■ PASSAGE TO READ:

# I Do Not Moisturize So Why I'm I Not Aging?



## Firebabe (Dec 20, 2007)

Maybe I should start? I do have Mary Kay's new formula Day and Night Solution but never use it 
PS.. Im 37


----------



## XShear (Dec 20, 2007)

One should always moisturize! 

You probably have fantastic genes as well ... lucky gal.


----------



## Firebabe (Dec 20, 2007)

Thanks sweetie .. yeah ill start doing that


----------



## SparklingWaves (Dec 20, 2007)

I would defiantly wear an oil-free sunscreen everyday too.  Neutrogena (sp?) SPF 45 is a good one.


----------



## ratmist (Dec 20, 2007)

Not everyone needs a moisturiser.  If your skin is normal, non-oily, non-greasy, not dry, not "tight"... you probably don't need one.  Lucky girl.  There are moisturisers specifically for 'normal' skin, but if you don't need one, why bother spending the money?

On the other hand, sunscreen is another matter entirely.  Wear it!


----------



## chameleonmary (Dec 20, 2007)

Antioxidants (in food or supplement form) are great for minimising the signs of ageing, can good diet be attributed? It could be a lot of things, sun exposure, stress levels, diet, skin type... I have even heard of some medications making skin worse or better. If you have normal or dry skin, i think moisturiser is a must... heck I have oily skin and i still do it!


----------



## Shimmer (Dec 20, 2007)

You likely don't get out in the sun much?


----------



## Firebabe (Dec 20, 2007)

Not religiously but I tan dark easily ,the summer that just ended I had to stay out of the sun the whole time due to 4 tattoos I got done

Note to thyself.. do not tattoo in summer lol


 Quote:

   Originally Posted by *Shimmer* 

 
_You likely don't get out in the sun much?_


----------



## quinntastic (Dec 28, 2007)

I don't care for Mary Kay, but everyone needs moisturizer.  Even oily skin.  You also need a sunscreen so you protect yourself from UVA rays (which cause you to age faster) and UVB rays which can burn your skin.


----------



## Kuuipo (Jan 15, 2008)

Quote:

   Originally Posted by *ratmist* 

 
_Not everyone needs a moisturiser. If your skin is normal, non-oily, non-greasy, not dry, not "tight"... you probably don't need one. Lucky girl. There are moisturisers specifically for 'normal' skin, but if you don't need one, why bother spending the money?

On the other hand, sunscreen is another matter entirely. Wear it! 
	

	
	
		
		

		
		
	


	


_

 
She is so right!!!All the Creme de la Mer in the world will not make a difference. Moisturizer only keeps the skin looking moist. It will not change aging. Aging is a result of habits and heredity. Not what you put on your skin. Some cremes claim they build collagen, but this is something that has not been proven, and even the retinols can only claim temporary "firming".
Sunnscreen will prevent photoaging if you reapply it every 2 hours while you are exposed to light. If you are not reapplying-skip it-it degrades and causes free radicals to enter your skin due to chemical degredation. (The exeptions to the rule are zinc, and Meroxyl).
If your skin is making enough oil you do not need to add more or replace it.


----------



## smellyocheese (Jan 15, 2008)

some people don't age as easily. at some point of your age you will just a matter of when. so be on the safe side and moisturise!


----------

■ DATA SUPPLIED:

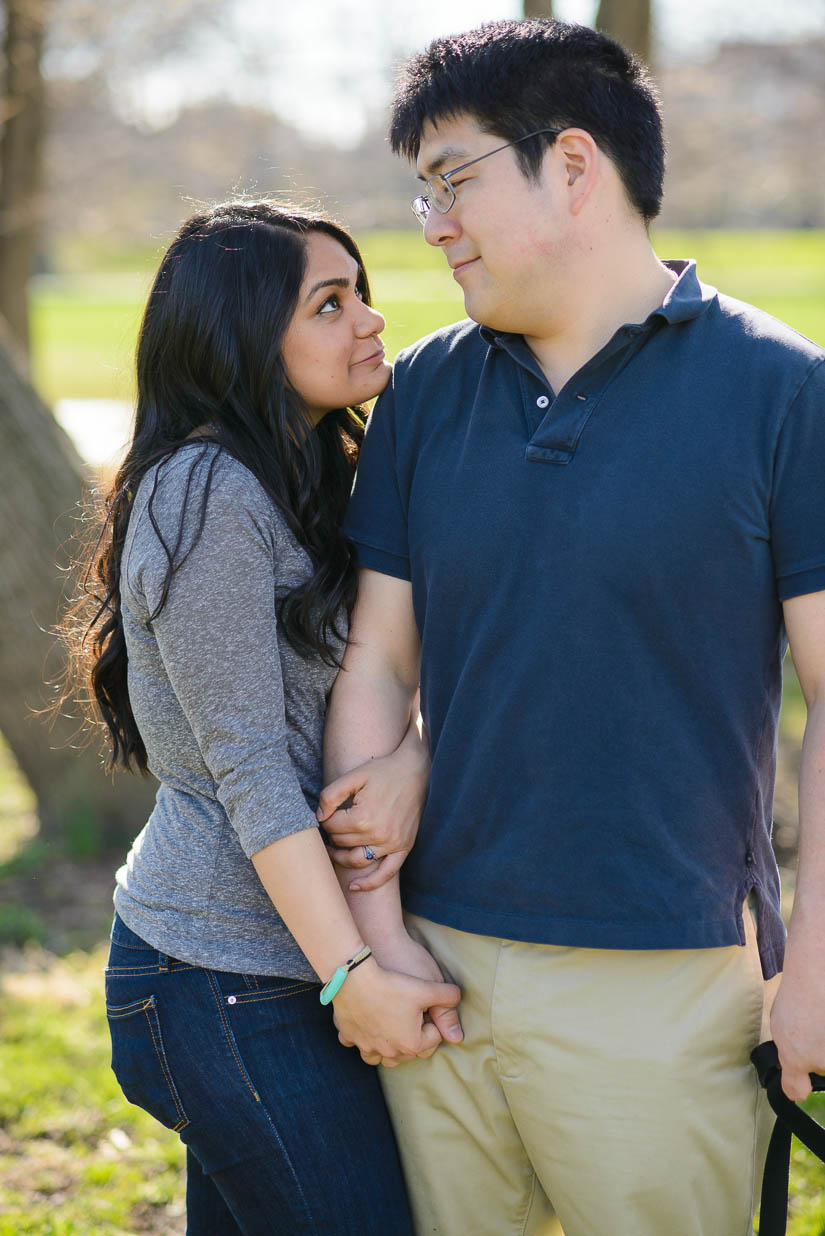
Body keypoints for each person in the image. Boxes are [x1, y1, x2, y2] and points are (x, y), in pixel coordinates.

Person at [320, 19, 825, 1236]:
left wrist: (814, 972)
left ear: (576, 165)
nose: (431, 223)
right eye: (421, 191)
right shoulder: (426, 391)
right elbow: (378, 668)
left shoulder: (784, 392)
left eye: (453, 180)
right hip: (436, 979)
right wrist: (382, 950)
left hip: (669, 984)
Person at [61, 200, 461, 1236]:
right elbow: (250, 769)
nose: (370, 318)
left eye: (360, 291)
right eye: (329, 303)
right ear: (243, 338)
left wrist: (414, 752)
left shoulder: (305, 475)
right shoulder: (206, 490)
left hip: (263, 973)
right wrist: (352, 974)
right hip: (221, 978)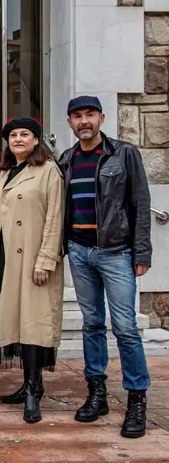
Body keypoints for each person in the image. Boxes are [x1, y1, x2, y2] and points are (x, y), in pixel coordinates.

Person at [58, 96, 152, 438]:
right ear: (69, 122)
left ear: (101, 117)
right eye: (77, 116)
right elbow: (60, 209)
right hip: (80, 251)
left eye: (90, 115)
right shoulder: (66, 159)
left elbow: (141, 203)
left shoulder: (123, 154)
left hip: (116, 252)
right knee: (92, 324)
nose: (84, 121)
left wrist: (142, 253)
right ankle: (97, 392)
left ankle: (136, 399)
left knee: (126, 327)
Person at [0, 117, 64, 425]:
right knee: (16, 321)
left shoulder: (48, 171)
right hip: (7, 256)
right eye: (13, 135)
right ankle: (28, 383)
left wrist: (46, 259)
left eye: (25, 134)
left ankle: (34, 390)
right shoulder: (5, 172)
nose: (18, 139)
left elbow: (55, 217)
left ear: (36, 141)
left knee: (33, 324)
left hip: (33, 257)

■ EXERCISE INSTRUCTIONS: In the thread about moisturizing, list each possible factor named in the sentence that begins "It could be a lot of things".

■ REPLY TO THE TASK: Sun exposure, stress levels, diet, skin type